The findings are published in the Journal of the American Society of Nephrology in an article titled, “The Gut Microbial Metabolite Trimethylamine N-oxide, Incident Chronic Kidney Disease, and Kidney Function Decline in Two Community-Based Cohorts,” and was a collaboration between a Cleveland Clinic research team led by Stanley Hazen, MD, PhD, chair of the department of cardiovascular and metabolic sciences at the Cleveland Clinic’s Lerner Research Institute and co-section head of Preventive Cardiology in the Heart, Vascular & Thoracic Institute, and investigators from the Food is Medicine Institute at the Friedman School of Nutrition Science and Policy at Tufts University, including first author Meng Wang, PhD, and co-senior author Dariush Mozaffarian, MD, DrPH.

“Trimethylamine N-oxide (TMAO) is a gut microbiota-derived metabolite of dietary phosphatidylcholine and carnitine,” the researchers wrote. “Experimentally, TMAO causes kidney injury and tubulointerstitial fibrosis.

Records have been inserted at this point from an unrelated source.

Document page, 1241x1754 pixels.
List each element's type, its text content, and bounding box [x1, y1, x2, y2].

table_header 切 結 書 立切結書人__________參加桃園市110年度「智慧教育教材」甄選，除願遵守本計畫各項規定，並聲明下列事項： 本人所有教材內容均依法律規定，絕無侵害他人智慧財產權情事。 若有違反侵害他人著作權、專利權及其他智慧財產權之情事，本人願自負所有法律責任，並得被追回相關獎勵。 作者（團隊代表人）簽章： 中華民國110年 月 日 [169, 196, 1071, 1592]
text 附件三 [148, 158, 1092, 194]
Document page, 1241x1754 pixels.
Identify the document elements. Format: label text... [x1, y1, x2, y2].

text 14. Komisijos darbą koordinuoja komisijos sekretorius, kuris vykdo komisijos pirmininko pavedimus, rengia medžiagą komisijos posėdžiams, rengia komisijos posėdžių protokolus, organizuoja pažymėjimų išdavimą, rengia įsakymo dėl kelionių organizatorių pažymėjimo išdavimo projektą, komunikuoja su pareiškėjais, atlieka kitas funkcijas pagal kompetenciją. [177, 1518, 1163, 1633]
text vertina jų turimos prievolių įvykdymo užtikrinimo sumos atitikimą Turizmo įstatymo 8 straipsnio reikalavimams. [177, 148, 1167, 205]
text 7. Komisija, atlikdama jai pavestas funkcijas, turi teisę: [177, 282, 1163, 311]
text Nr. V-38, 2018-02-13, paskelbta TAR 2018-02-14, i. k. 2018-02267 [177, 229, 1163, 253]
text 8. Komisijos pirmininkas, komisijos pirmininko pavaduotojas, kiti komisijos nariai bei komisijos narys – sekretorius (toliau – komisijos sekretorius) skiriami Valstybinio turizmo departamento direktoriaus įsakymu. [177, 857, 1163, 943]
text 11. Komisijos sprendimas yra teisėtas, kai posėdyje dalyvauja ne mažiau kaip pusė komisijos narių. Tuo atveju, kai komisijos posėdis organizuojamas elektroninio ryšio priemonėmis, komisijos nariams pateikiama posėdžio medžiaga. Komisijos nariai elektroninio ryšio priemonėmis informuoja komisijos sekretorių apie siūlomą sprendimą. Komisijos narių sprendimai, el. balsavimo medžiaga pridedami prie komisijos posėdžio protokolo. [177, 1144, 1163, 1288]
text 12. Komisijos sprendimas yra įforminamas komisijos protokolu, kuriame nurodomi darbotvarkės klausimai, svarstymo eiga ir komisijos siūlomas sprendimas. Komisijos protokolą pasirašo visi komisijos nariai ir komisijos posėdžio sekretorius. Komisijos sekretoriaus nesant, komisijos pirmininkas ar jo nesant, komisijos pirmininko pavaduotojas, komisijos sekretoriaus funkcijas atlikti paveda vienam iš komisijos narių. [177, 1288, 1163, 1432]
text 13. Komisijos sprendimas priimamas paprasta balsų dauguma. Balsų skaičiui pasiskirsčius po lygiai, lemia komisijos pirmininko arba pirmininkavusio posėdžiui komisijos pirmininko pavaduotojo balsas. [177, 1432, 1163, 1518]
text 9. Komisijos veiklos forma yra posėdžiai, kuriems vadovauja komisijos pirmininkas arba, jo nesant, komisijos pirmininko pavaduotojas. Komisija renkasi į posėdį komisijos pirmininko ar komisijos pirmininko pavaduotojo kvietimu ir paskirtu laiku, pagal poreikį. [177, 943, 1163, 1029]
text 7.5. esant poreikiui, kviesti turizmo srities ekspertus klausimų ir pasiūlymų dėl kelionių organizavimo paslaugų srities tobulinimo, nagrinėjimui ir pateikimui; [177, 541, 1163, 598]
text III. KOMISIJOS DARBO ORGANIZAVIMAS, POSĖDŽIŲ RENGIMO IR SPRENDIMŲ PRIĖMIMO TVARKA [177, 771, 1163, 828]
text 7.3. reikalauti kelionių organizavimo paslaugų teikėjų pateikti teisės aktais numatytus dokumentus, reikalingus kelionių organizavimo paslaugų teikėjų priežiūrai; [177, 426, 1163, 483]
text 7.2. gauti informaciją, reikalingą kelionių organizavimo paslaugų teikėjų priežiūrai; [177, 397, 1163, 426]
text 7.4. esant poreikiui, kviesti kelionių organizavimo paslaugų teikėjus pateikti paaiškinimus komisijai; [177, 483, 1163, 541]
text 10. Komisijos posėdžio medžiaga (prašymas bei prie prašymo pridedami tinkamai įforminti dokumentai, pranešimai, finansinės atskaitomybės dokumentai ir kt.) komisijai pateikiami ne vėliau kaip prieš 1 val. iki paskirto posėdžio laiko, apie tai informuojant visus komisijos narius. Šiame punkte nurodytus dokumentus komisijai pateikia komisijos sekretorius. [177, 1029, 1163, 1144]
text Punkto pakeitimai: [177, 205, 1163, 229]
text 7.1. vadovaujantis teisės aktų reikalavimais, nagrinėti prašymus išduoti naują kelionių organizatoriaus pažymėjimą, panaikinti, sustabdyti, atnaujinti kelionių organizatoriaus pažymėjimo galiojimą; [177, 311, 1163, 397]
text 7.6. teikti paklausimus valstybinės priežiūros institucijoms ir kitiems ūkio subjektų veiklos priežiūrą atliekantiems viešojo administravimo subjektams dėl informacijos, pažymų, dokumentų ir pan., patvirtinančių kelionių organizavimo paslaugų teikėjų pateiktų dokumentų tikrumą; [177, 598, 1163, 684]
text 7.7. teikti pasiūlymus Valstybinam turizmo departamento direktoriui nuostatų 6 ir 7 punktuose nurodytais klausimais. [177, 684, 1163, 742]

Little is known about prospective associations between TMAO and kidney outcomes, especially incident CKD. We hypothesized that higher plasma TMAO levels would be associated with higher risk of incident CKD and greater rate of kidney function decline.”

The findings build on more than a decade of research led by Hazen and a team related to the gut microbiome’s role in cardiovascular health and disease, including the adverse effects of TMAO, a byproduct formed by the gut bacteria from nutrients abundant in red meat, eggs, and other animal source foods.

The current study measured blood levels of TMAO over time in two large National Institutes of Health populations and followed the kidney function of more than 10,000 U.S. adults with normal kidney function at baseline over an average follow-up period of 10 years.

The researchers discovered that participants with elevated TMAO blood levels were at increased risk for future development of chronic kidney disease. Higher TMAO levels were also associated with a faster rate of declining kidney function in people with normal or impaired kidney function at baseline. These associations were independent of sociodemographic characteristics, lifestyle habits, diet, and other known risk factors for kidney disease. The findings also are consistent with earlier reported preclinical model studies showing TMAO directly fosters both kidney functional decline and tissue fibrosis.

“The findings indicate a remarkably strong clinical link between elevated TMAO and increased risk for developing chronic kidney disease,” said Hazen. “The results are from individuals of diverse ethnic and sociodemographic backgrounds who had normal kidney function at the start. The diversity of the participants helps ensure the results are generalizable.”

The study showed that TMAO levels were as strong or even stronger an indicator of chronic kidney disease risk than the well-known risk factors such as diabetes, hypertension, advancing age, and race.

“Our study is a crucial complement to studies in preclinical models supporting TMAO as a novel biological risk factor for chronic kidney disease,” said Wang, who is a research assistant professor at the Friedman School. “TMAO levels are highly modifiable by both lifestyle-like diet and pharmacologic interventions. Besides using novel drugs to lower TMAO in patients, using dietary interventions to lower TMAO in the general population could be a cost-efficient and low-risk preventive strategy for chronic kidney disease development.”

Plans for future studies include examining genetic data to help assess the potential cause-and-effect relationship between TMAO and chronic kidney disease, as well as studying more definitively whether lifestyle changes may prevent chronic kidney disease development and progression.